(Images with keypoint coordinates)
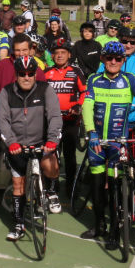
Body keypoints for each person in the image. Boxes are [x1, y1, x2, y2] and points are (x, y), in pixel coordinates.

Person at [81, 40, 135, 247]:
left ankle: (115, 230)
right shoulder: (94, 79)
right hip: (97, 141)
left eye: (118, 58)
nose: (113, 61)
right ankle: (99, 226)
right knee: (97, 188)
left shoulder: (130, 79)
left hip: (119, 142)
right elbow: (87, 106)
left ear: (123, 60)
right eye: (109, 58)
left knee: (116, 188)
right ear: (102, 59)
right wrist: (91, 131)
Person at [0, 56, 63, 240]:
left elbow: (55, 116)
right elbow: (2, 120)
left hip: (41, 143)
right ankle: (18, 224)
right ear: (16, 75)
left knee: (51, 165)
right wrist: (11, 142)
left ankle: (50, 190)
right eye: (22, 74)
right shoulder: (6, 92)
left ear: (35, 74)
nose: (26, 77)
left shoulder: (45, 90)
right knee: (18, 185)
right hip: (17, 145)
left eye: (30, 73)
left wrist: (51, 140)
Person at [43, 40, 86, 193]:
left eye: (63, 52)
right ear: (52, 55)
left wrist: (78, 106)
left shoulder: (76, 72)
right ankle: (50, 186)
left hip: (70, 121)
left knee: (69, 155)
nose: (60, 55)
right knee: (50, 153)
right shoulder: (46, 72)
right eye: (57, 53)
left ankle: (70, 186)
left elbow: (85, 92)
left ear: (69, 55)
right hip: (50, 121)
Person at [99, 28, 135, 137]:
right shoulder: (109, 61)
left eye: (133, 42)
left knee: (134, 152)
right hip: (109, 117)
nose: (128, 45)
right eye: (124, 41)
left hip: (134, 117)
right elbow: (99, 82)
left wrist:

## Problem requirements
What is the number of lines above that contain the word "wrist"? Answer with that number only.

## Exercise result
5